Best Played By: Thinky types

Sci-Fi Equivalents: The Shi’ar (Early development, before superior race induction)

The Xxcha Kingdom

A proud and really, really old race of giant space turtles who prefer diplomacy and politics, but who won’t hesitate to crush all foes under the weight of their reptilian shells.

Game Advantage: The Xxcha are in it for the long game – they get bonuses when executing the secondary ability of the Diplomacy strategy and are able to subtly manipulate the play of Political cards. The Xxcha are also a very defensive race in combat; opponents suffer a penalty on all opening rolls in space combat and planetary invasions.

Best Played By: Reactionary types and those who like to fly under the radar, slowly building a massive empire to crush their blustery foes

Sci-Fi Equivalents: The Drac (Enemy Mine, and the sequel novels)

The Yssaril Tribes

Long ago, the ancient race of the Lazax ruled the cosmos. In a back corner of the galaxy, the Lazax colonized the smallish planet Retillion, harvesting the delicious menn root that grew there. For awhile, things were fantastic on Retillion – until the sneaky, aboriginal, green goblins that lived in the shadows there systematically kicked some Lazax butt. Over the eons, the various tribes of the Yssaril adapted to Lazax technology and took the stars, using subterfuge, stealth and their superior spies to spread like vermin throughout the colonized territories.

Game Advantage: Subterfuge. The Yssaril are the masters of the secret attack and sabotage. They draw one additional Action card per round, which means they are privy to a wealth of surprise powers, advantages and tricks. The Yssaril can also sneak a peek at one other opponent’s Action cards each round, providing them with very valuable information which they can use to subtly kick some butt at just the right moment.

Best Played By: Information junkies and those players who like to play a conniving, cerebral game of cat & mouse

Sci-Fi Equivalents: The Ferengi

Related posts:

  1. Pub Play: Cathedral
  2. Launch Pad: In Space, No One Can Hear You Whimper
  3. Kingsport Horror: Further Delving Into Madness
  4. Chrononauts – Fourth-Dimensional Fun
Comments
6 Responses to “Races of Twilight Imperium”
  1. Man, this game sounds like a blast. Can’t wait to finally play.

    Now to decide who to be… I’m torn between Yssaril and Sardakk N’orr. I wonder what that says about me.

  2. Sally says:

    Got a couple of things.

    1) Typo – Section: The Naalu Collective; Sub-Head: Game Advantage; Third Sentence: “… opponents are going to BE surrounded and swarmed…”

    2) Helpful Insight: While it is very nice and helpful to fellow gamers to get an overview of the races, it would be nice as well to maybe include the generally accepted phonetic spellings for the races as well.

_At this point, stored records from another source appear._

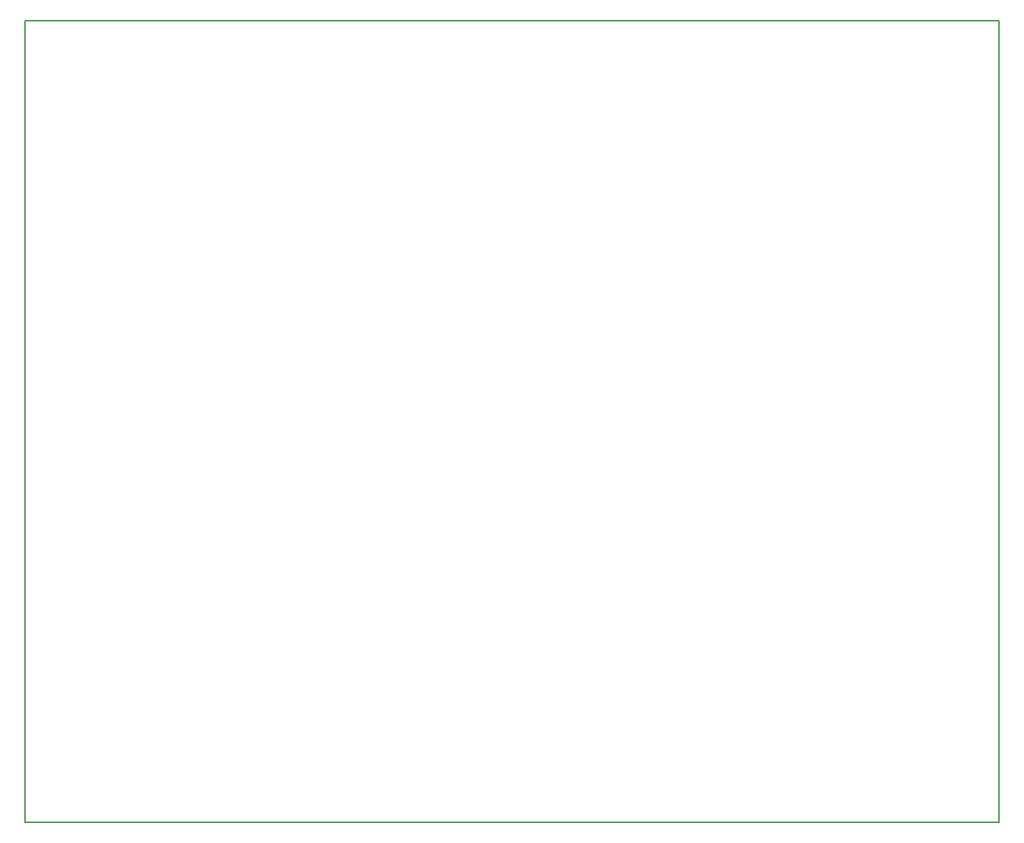
<source format=gbr>
G04 #@! TF.GenerationSoftware,KiCad,Pcbnew,5.0.0+dfsg1-2*
G04 #@! TF.CreationDate,2019-05-22T11:33:45+02:00*
G04 #@! TF.ProjectId,BLOBCNC_TOP,424C4F42434E435F544F502E6B696361,rev?*
G04 #@! TF.SameCoordinates,PXb438b80PY1b9d560*
G04 #@! TF.FileFunction,Profile,NP*
%FSLAX46Y46*%
G04 Gerber Fmt 4.6, Leading zero omitted, Abs format (unit mm)*
G04 Created by KiCad (PCBNEW 5.0.0+dfsg1-2) date Wed May 22 11:33:45 2019*
%MOMM*%
%LPD*%
G01*
G04 APERTURE LIST*
%ADD10C,0.150000*%
%ADD11C,0.200000*%
G04 APERTURE END LIST*
D10*
X-115316000Y-94996000D02*
X-115316000Y0D01*
X-113284000Y-94996000D02*
X-115316000Y-94996000D01*
X0Y-94996000D02*
X-113284000Y-94996000D01*
D11*
X0Y0D02*
X0Y-94996000D01*
X-115316000Y0D02*
X0Y0D01*
M02*

</source>
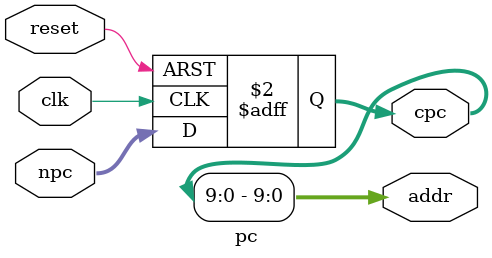
<source format=v>
module pc(clk,reset,npc,cpc,addr);
    input clk,reset;
    input[31:0] npc;
    output reg [31:0] cpc;
    output [9:0] addr;
    assign addr = cpc[9:0];  //IM address

    always@(posedge clk or posedge reset)
    begin
      if(reset)
          cpc<=32'h0000_3000;
      else
         cpc<=npc;
    end
endmodule
</source>
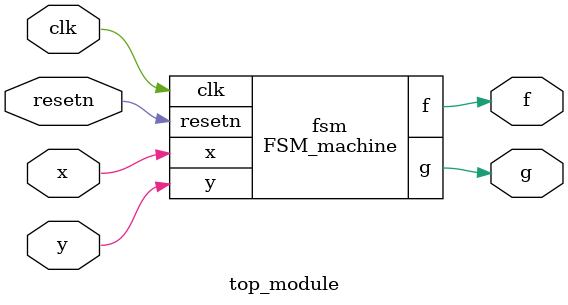
<source format=sv>
module FSM_machine (
  input clk,
  input resetn,
  input x,
  input y,
  output f,
  output g
);

  // Declare the states
  parameter A = 0;
  parameter B = 1;
  parameter S0 = 2;
  parameter S1 = 3;
  parameter S10 = 4;
  parameter G1 = 5;
  parameter G2 = 6;
  parameter P0 = 7;
  parameter P1 = 8;

  // Declare the state register
  reg [3:0] state;
  reg [1:0] next_state;

  // Declare the output registers
  reg f_reg;
  reg g_reg;

  // Assign the initial state
  always @(posedge clk or negedge resetn) begin
    if (~resetn) begin
      state <= A;
    end else begin
      state <= next_state;
    end
  end

  // Declare the outputs
  always @(state) begin
    case (state)
      A: begin
        next_state = B;
        f_reg = 0;
        g_reg = 0;
      end
      B: begin
        next_state = S0;
        f_reg = 1;
        g_reg = 0;
      end
      S0: begin
        if (x)
          next_state = S1;
        else
          next_state = S0;
        f_reg = 0;
        g_reg = 0;
      end
      S1: begin
        if (x)
          next_state = S1;
        else
          next_state = S10;
        f_reg = 0;
        g_reg = 0;
      end
      S10: begin
        if (x)
          next_state = G1;
        else
          next_state = S0;
        f_reg = 0;
        g_reg = 0;
      end
      G1: begin
        if (y)
          next_state = P1;
        else
          next_state = G2;
        f_reg = 0;
        g_reg = 1;
      end
      G2: begin
        if (y)
          next_state = P1;
        else
          next_state = P0;
        f_reg = 0;
        g_reg = 1;
      end
      P0: begin
        next_state = P0;
        f_reg = 0;
        g_reg = 0;
      end
      P1: begin
        next_state = P1;
        f_reg = 0;
        g_reg = 1;
      end
      default: begin
        next_state = A;
        f_reg = 0;
        g_reg = 0;
      end
    endcase
  end

  // Assign the outputs
  assign f = f_reg;
  assign g = g_reg;

endmodule
module top_module (
  input clk,
  input resetn,
  input x,
  input y,
  output f,
  output g
);

  FSM_machine fsm (
    .clk(clk),
    .resetn(resetn),
    .x(x),
    .y(y),
    .f(f),
    .g(g)
  );

endmodule

</source>
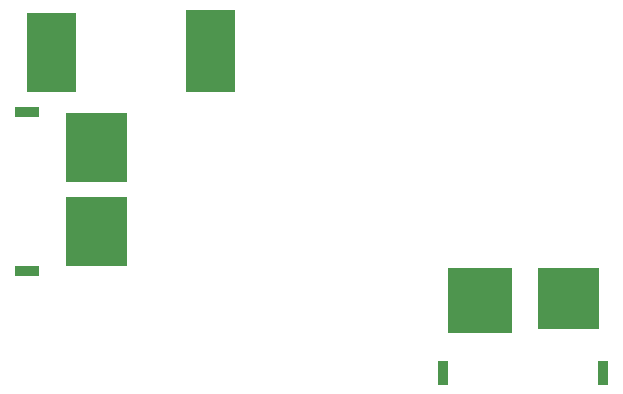
<source format=gbr>
%TF.GenerationSoftware,KiCad,Pcbnew,8.0.3*%
%TF.CreationDate,2024-07-18T08:28:15+09:00*%
%TF.ProjectId,DCDC_24to12,44434443-5f32-4347-946f-31322e6b6963,rev?*%
%TF.SameCoordinates,Original*%
%TF.FileFunction,Soldermask,Bot*%
%TF.FilePolarity,Negative*%
%FSLAX46Y46*%
G04 Gerber Fmt 4.6, Leading zero omitted, Abs format (unit mm)*
G04 Created by KiCad (PCBNEW 8.0.3) date 2024-07-18 08:28:15*
%MOMM*%
%LPD*%
G01*
G04 APERTURE LIST*
G04 Aperture macros list*
%AMRoundRect*
0 Rectangle with rounded corners*
0 $1 Rounding radius*
0 $2 $3 $4 $5 $6 $7 $8 $9 X,Y pos of 4 corners*
0 Add a 4 corners polygon primitive as box body*
4,1,4,$2,$3,$4,$5,$6,$7,$8,$9,$2,$3,0*
0 Add four circle primitives for the rounded corners*
1,1,$1+$1,$2,$3*
1,1,$1+$1,$4,$5*
1,1,$1+$1,$6,$7*
1,1,$1+$1,$8,$9*
0 Add four rect primitives between the rounded corners*
20,1,$1+$1,$2,$3,$4,$5,0*
20,1,$1+$1,$4,$5,$6,$7,0*
20,1,$1+$1,$6,$7,$8,$9,0*
20,1,$1+$1,$8,$9,$2,$3,0*%
G04 Aperture macros list end*
%ADD10C,0.100000*%
%ADD11R,2.000000X0.900000*%
%ADD12RoundRect,1.025000X1.025000X-1.025000X1.025000X1.025000X-1.025000X1.025000X-1.025000X-1.025000X0*%
%ADD13C,4.100000*%
%ADD14RoundRect,1.025000X1.025000X1.025000X-1.025000X1.025000X-1.025000X-1.025000X1.025000X-1.025000X0*%
%ADD15R,0.900000X2.000000*%
%ADD16C,2.604000*%
G04 APERTURE END LIST*
D10*
X109855000Y-64770000D02*
X115189000Y-64770000D01*
X115189000Y-70231000D01*
X109855000Y-70231000D01*
X109855000Y-64770000D01*
G36*
X109855000Y-64770000D02*
G01*
X115189000Y-64770000D01*
X115189000Y-70231000D01*
X109855000Y-70231000D01*
X109855000Y-64770000D01*
G37*
X74168000Y-43180000D02*
X78232000Y-43180000D01*
X78232000Y-49784000D01*
X74168000Y-49784000D01*
X74168000Y-43180000D01*
G36*
X74168000Y-43180000D02*
G01*
X78232000Y-43180000D01*
X78232000Y-49784000D01*
X74168000Y-49784000D01*
X74168000Y-43180000D01*
G37*
X117475000Y-64770000D02*
X122555000Y-64770000D01*
X122555000Y-69850000D01*
X117475000Y-69850000D01*
X117475000Y-64770000D01*
G36*
X117475000Y-64770000D02*
G01*
X122555000Y-64770000D01*
X122555000Y-69850000D01*
X117475000Y-69850000D01*
X117475000Y-64770000D01*
G37*
X77470000Y-51689000D02*
X82550000Y-51689000D01*
X82550000Y-57404000D01*
X77470000Y-57404000D01*
X77470000Y-51689000D01*
G36*
X77470000Y-51689000D02*
G01*
X82550000Y-51689000D01*
X82550000Y-57404000D01*
X77470000Y-57404000D01*
X77470000Y-51689000D01*
G37*
X87630000Y-42926000D02*
X91694000Y-42926000D01*
X91694000Y-49784000D01*
X87630000Y-49784000D01*
X87630000Y-42926000D01*
G36*
X87630000Y-42926000D02*
G01*
X91694000Y-42926000D01*
X91694000Y-49784000D01*
X87630000Y-49784000D01*
X87630000Y-42926000D01*
G37*
X77470000Y-58801000D02*
X82550000Y-58801000D01*
X82550000Y-64516000D01*
X77470000Y-64516000D01*
X77470000Y-58801000D01*
G36*
X77470000Y-58801000D02*
G01*
X82550000Y-58801000D01*
X82550000Y-64516000D01*
X77470000Y-64516000D01*
X77470000Y-58801000D01*
G37*
D11*
%TO.C,J1*%
X74175000Y-65062000D03*
X74175000Y-51562000D03*
D12*
X80175000Y-61912000D03*
D13*
X80175000Y-54712000D03*
%TD*%
%TO.C,J2*%
X119805000Y-67645000D03*
D14*
X112605000Y-67645000D03*
D15*
X109455000Y-73645000D03*
X122955000Y-73645000D03*
%TD*%
D16*
%TO.C,F1*%
X89670000Y-48055000D03*
X89670000Y-44655000D03*
X76200000Y-48055000D03*
X76200000Y-44655000D03*
%TD*%
M02*

</source>
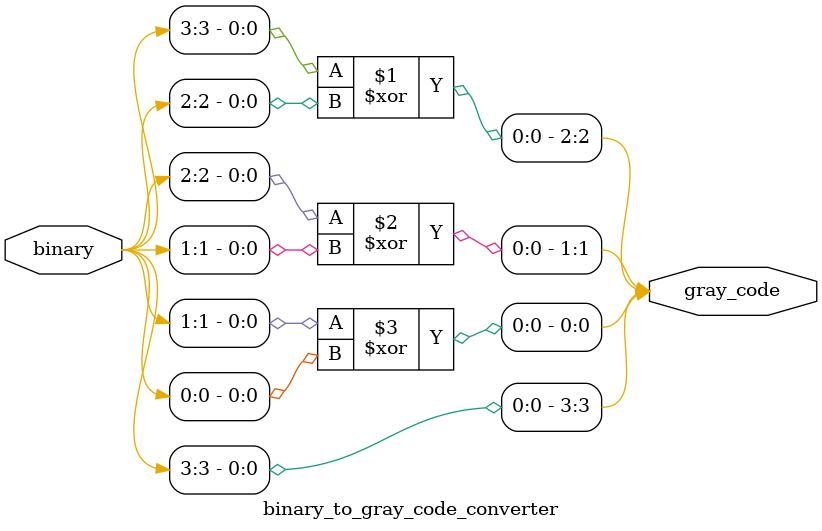
<source format=v>
module binary_to_gray_code_converter(
    input [3:0] binary,
    output [3:0] gray_code
);
    assign gray_code[3]=binary[3];
    assign gray_code[2]=binary[3] ^ binary[2];
    assign gray_code[1]=binary[2] ^ binary[1];
    assign gray_code[0]=binary[1] ^ binary[0];
endmodule
</source>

I mean what is more embarrassing than spouting names of races incorrectly in a heated battle cry or crucial negotiation? Besides, no one would want to be mistaken as a poser.

  3. admin says:

    This comment got lost in the ether with all the spam… yikes!

    I think it says that you like playing green, ugly things. Maybe.

    I hope you had fun. Sorry it had to get ugly there at the end, but space is a harsh, cruel place. Plus, I’m a xenophobe.

  4. admin says:

    Shouldn’t you be working, Sally? ;) And can’t you fix the typo for me? What good is an editor who doesn’t edit?

    Good point on the phonetics. I had to go over pronunciations during the game on Sunday. Of course, they’re only my interpretations of the pronunciations….

  5. Justin says:

    Did you never write the TI:3 review?